Infectivity within the central nervous system has been demonstrated by the transmission of bovine spongiform encephalopathy (BSE) from affected cattle to inbred laboratory mice. Sedimentable, protease-resistant PrP (PrPSc) has also been extracted from BSE-affected cattle brain. Both infectivity and PrPSc have been reported in the lymphoreticular tissues of sheep and mice clinically and preclinically affected with scrapie. Neither infectivity nor PrPSc has yet been detected in non-neural tissues of naturally occurring, clinical cases of BSE in cattle. We have used a murine model of BSE (301V isolate in VM/Dk mice) to investigate when and where PrPSc accumulates. PrPSc was detected both in brain and in extraneural sites prior to the onset of clinical symptoms. This murine BSE model differs, however, in four important aspects from our previously published findings for murine scrapie models: (a) PrPSc was found relatively late into the incubation period; (b) after intracerebral inoculation, PrPSc was found in brain before it was found in other tissues; (c) no PrPSc was found in most of the spleens from clinically affected animals after intracerebral inoculation; and (d) even after intraperitoneal infection, PrPSc was detected in brain first.

The association between PrP and infectivity in scrapie and BSE infected mouse brain.

The structure of the scrapie agent remains unknown. However, scrapie infectivity tends to co-sediment with an infection specific fraction of the glycoprotein PrP (PrPSc) under conditions which solubilise the normal form of this protein (PrPc); accordingly, PrP has been proposed as a candidate component of the agent. To investigate this further we have been examining a new scrapie-related murine model in conjunction with established scrapie models. A bovine spongiform encephalopathy (BSE) derived murine model has short incubation periods, high infectivity titre and low amounts of PrP deposited in the brain. A membrane fraction from scrapie/BSE infected brain is solubilised with Sarkosyl at pH > or = 9.0. Most PrP is also solubilised. In models of the disease with little deposition of the PrP in the brain, this solubilisation step is particularly effective in reducing the amounts of PrP sedimented from brain extracts. Gradient centrifugation of the sedimented fraction shows further separation of infectivity and the residual PrP. It is concluded that at least some PrPSc in the brain need not be associated directly with infectious agents but is deposited in brain solely as a pathological product of infection. However, a residual sedimentable fraction contains PrP which may be a component of the agent.

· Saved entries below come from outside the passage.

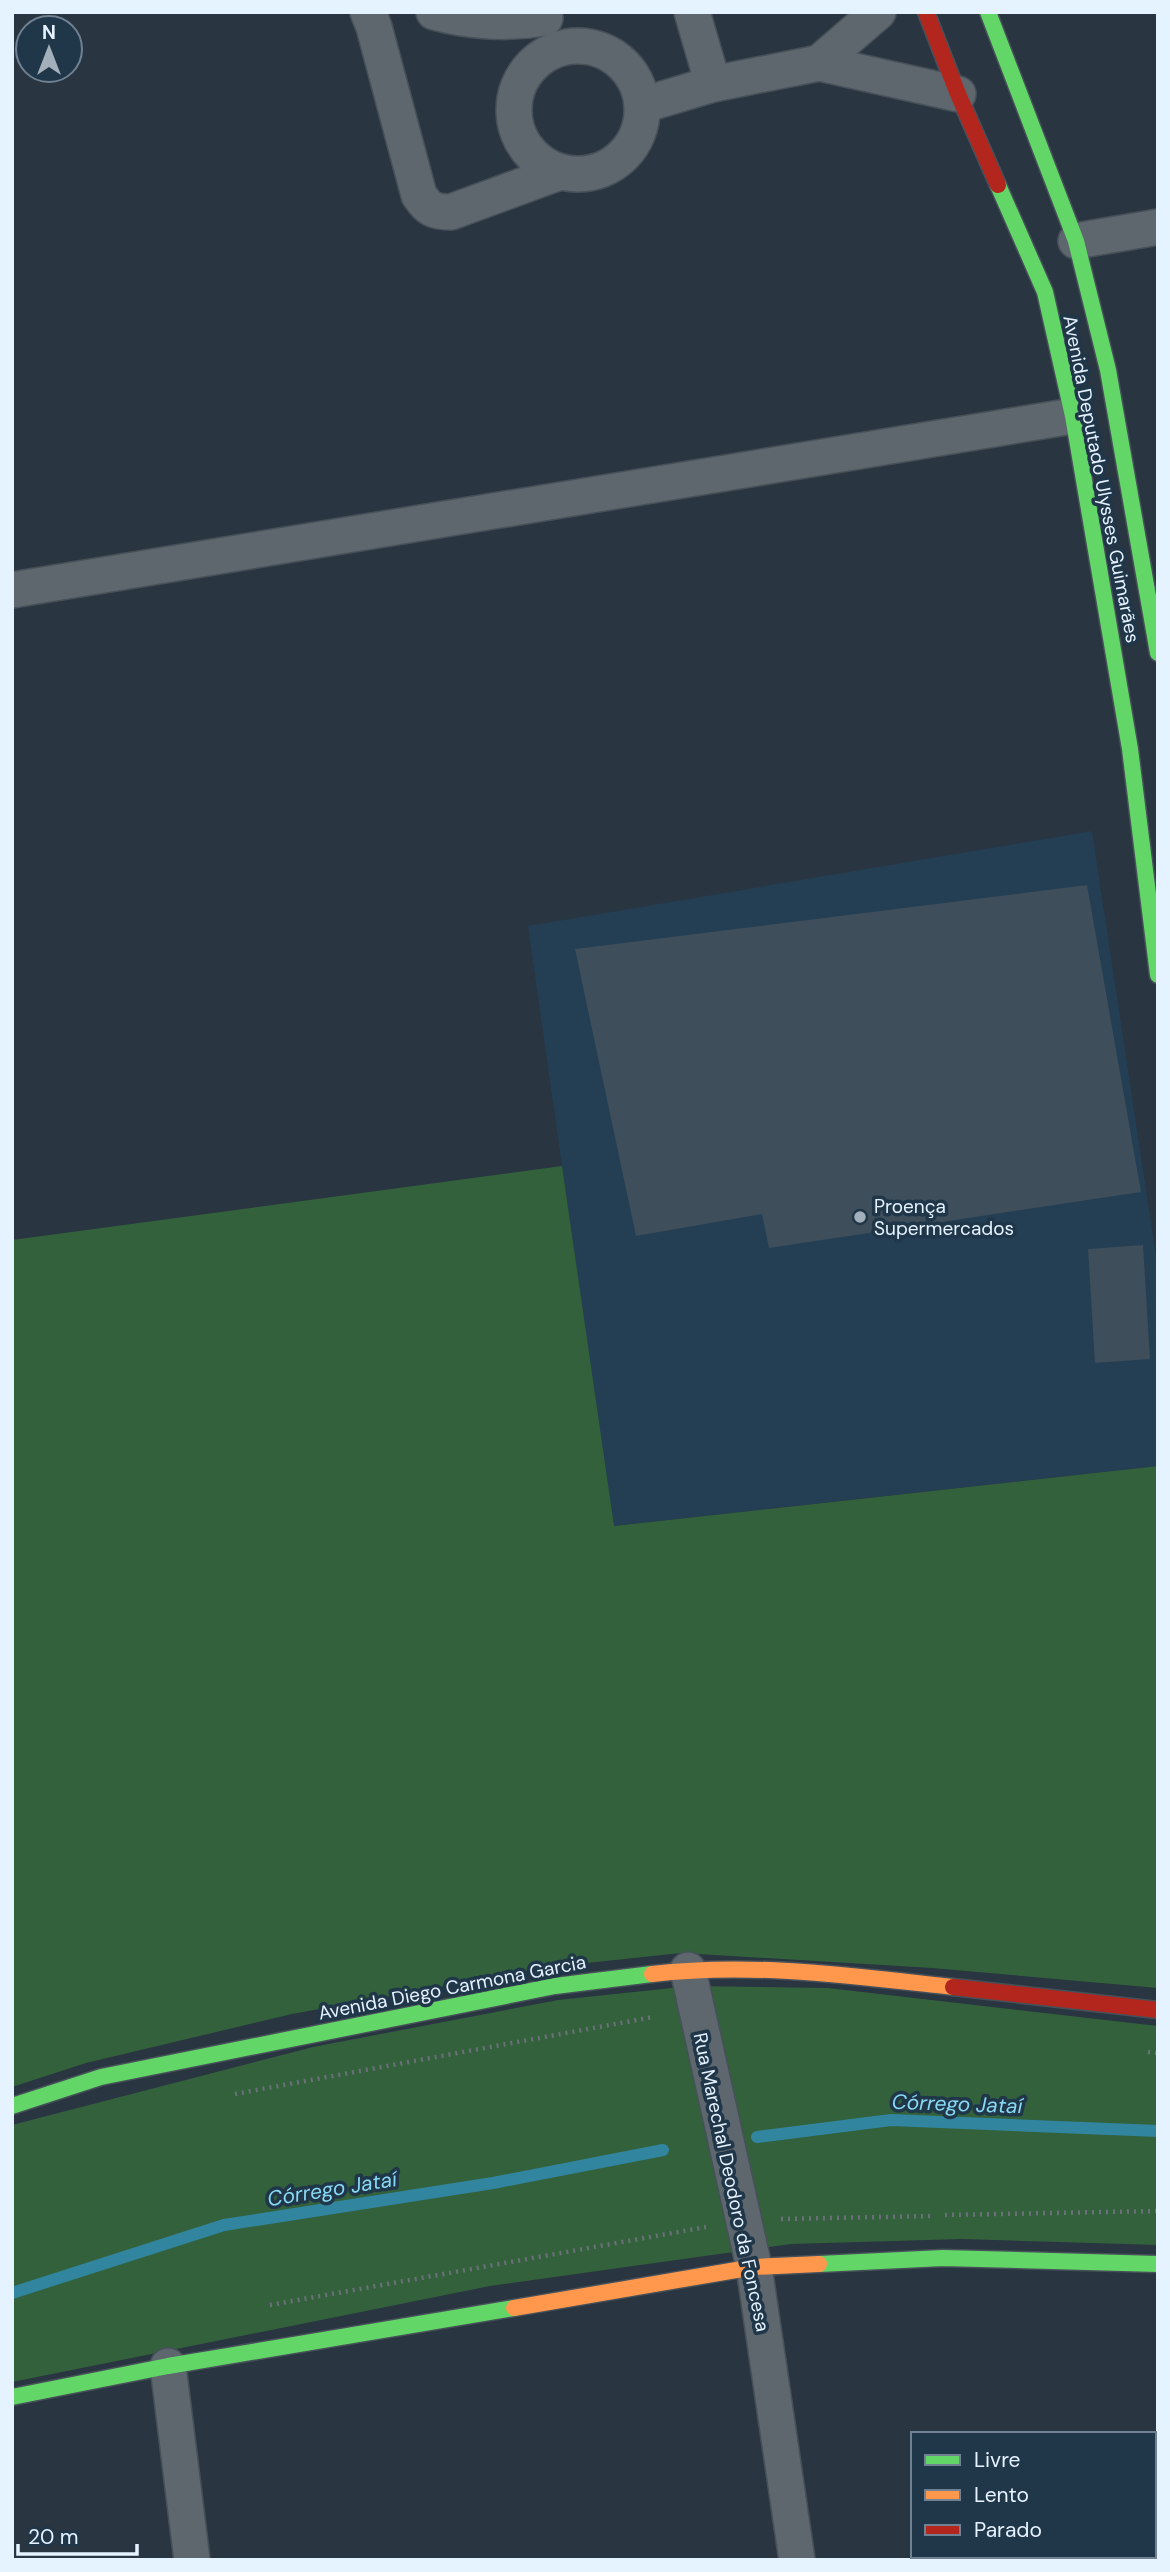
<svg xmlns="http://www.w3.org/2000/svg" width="1170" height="2572" viewBox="0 0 1170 2572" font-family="'DM Sans',sans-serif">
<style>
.built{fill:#243e54}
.green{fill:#33613c}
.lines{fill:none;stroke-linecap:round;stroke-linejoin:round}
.stream{stroke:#31859e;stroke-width:12}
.building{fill:#3e4e5b}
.street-casing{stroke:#465059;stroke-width:38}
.fast-casing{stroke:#465059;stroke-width:19}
.slow-casing{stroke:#465059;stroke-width:19}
.jam-casing{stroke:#465059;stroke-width:19}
.path{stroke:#6a7179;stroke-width:4.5;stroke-dasharray:2 5;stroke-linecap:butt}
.street{stroke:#5e666e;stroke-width:35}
.fast{stroke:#63d668;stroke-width:16}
.slow{stroke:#ff974d;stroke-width:16}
.jam{stroke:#b3261e;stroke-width:16}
.poi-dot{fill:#a3b0bc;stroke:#203649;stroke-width:2.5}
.labels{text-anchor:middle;stroke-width:7;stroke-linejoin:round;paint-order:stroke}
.street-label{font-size:19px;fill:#e5f2ff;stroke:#203649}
.poi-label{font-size:19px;fill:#e5f2ff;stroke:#203649;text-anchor:start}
.water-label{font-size:21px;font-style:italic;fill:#88d9f3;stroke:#203649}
</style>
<rect width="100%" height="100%" fill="#293540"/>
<path class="built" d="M1092,831L1158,1269V1466L613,1526L528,926Z"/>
<g class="green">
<path d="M562,1166L614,1526L1158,1466V1988L932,1968L681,1953L549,1967L292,2014L86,2063L12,2087V1240Z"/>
<path d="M691,1986L828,1988L1158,2026V2245L962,2239L791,2244L490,2286L12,2382V2125L313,2047L558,2000Z"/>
</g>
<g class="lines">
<g class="stream">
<path d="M757,2137L891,2120L1158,2131"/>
<path d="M12,2293L224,2225L493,2183L663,2150"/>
</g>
</g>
<g class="building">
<path d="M1087,885L1141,1192L769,1248L762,1214L636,1236L575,949Z"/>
<path d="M1143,1245L1150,1359L1095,1363L1088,1249Z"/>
</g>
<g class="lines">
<defs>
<g id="street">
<path d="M368,12L374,27L419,195C428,209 434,212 451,212L560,172"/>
<path d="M434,12C469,22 509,24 545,18"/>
<path d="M692,12L713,84"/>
<circle cx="578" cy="110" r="64"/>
<path d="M819,63L878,12"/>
<path d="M643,105L713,84L819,63L958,94"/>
<path d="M1076,241L1158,227"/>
<path d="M12,590L1073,416"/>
<path d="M688,1970L754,2267L797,2560"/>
<path d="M168,2366L192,2560"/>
</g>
<g id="fast">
<path d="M988,12L1076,241L1108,370L1158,653"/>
<path d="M998,185L1045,292L1073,416L1130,749L1158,975"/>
<path d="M12,2106L101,2077L555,1986L652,1974"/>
<path d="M819,2264L943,2258L1158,2264"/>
<path d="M12,2397L168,2366L514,2308"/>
</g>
<g id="slow">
<path d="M652,1974C752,1962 854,1976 953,1987"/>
<path d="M514,2308L754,2267L819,2264"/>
</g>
<g id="jam">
<path d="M926,12L958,94L998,185"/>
<path d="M953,1987L1158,2010"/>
</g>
</defs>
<use href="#street" class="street-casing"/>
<use href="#fast" class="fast-casing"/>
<use href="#slow" class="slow-casing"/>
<use href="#jam" class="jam-casing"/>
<g class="path">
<path d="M1148,2052L1158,2053"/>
<path d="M235,2094L653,2017"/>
<path d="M945,2215L1158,2211"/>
<path d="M781,2219L933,2216"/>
<path d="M270,2305L706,2227"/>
</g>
<use href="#street" class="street"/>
<use href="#fast" class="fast"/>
<use href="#slow" class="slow"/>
<use href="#jam" class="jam"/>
</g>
<circle class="poi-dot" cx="860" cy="1217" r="7"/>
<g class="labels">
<g class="street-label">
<text transform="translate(1102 479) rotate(79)" y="7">Avenida Deputado Ulysses Guimarães</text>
<text transform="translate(452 1987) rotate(-11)" y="7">Avenida Diego Carmona Garcia</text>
<text transform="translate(732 2182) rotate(78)" y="7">Rua Marechal Deodoro da Foncesa</text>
</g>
<g class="poi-label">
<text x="874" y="1213">Proença<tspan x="874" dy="22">Supermercados</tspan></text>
</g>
<g class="water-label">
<text transform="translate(957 2104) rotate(2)" y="7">Córrego Jataí</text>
<text transform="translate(332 2189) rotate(-9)" y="7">Córrego Jataí</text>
</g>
</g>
<rect width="1170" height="2572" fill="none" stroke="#e5f2ff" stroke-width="28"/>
<rect x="911" y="2432" width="245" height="126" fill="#203649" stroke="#6f8192" stroke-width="2"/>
<rect x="925" y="2455" width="35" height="10" fill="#63d668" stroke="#6f8192" stroke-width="2"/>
<text x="974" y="2467" font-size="21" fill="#e5f2ff">Livre</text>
<rect x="925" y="2490" width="35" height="10" fill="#ff974d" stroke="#6f8192" stroke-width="2"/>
<text x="974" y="2502" font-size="21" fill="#e5f2ff">Lento</text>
<rect x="925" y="2525" width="35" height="10" fill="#b3261e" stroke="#6f8192" stroke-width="2"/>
<text x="974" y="2537" font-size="21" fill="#e5f2ff">Parado</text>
<g transform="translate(49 49)"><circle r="33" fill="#203649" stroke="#6f8192" stroke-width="2"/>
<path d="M0-5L12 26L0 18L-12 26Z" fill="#a3b0bc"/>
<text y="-10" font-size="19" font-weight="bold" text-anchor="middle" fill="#e5f2ff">N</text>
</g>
<path d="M18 2544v10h119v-10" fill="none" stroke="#e5f2ff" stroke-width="3.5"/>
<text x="28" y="2544" font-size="21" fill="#e5f2ff" stroke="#203649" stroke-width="5" paint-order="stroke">20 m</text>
</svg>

Effect of Sinc genotype, agent isolate and route of infection on the accumulation of protease-resistant PrP in non-central nervous system tissues during the development of murine scrapie.

Mice congenic for the Sinc gene were infected intracerebrally with two scrapie strains, ME7 and 22A. At various times during the incubation period tissues were monitored for the infection-specific form of PrP (PrPSc). PrPSc was found in brain, spleen, lymph nodes, pancreas, submaxillary gland and thymus. After intraperitoneal inoculation PrPSc was found in spleen, lymph nodes, pancreas and submaxillary glands prior to its detection in brain. The kinetics of accumulation of PrPSc in these tissues was dependent on the infecting strain of agent, on the mouse Sinc genotype and on the route of infection. This study supports using the presence of PrPSc as an indicator of infectivity in brain and extraneural tissues and defines some of the parameters which influence when and where PrPSc is first found.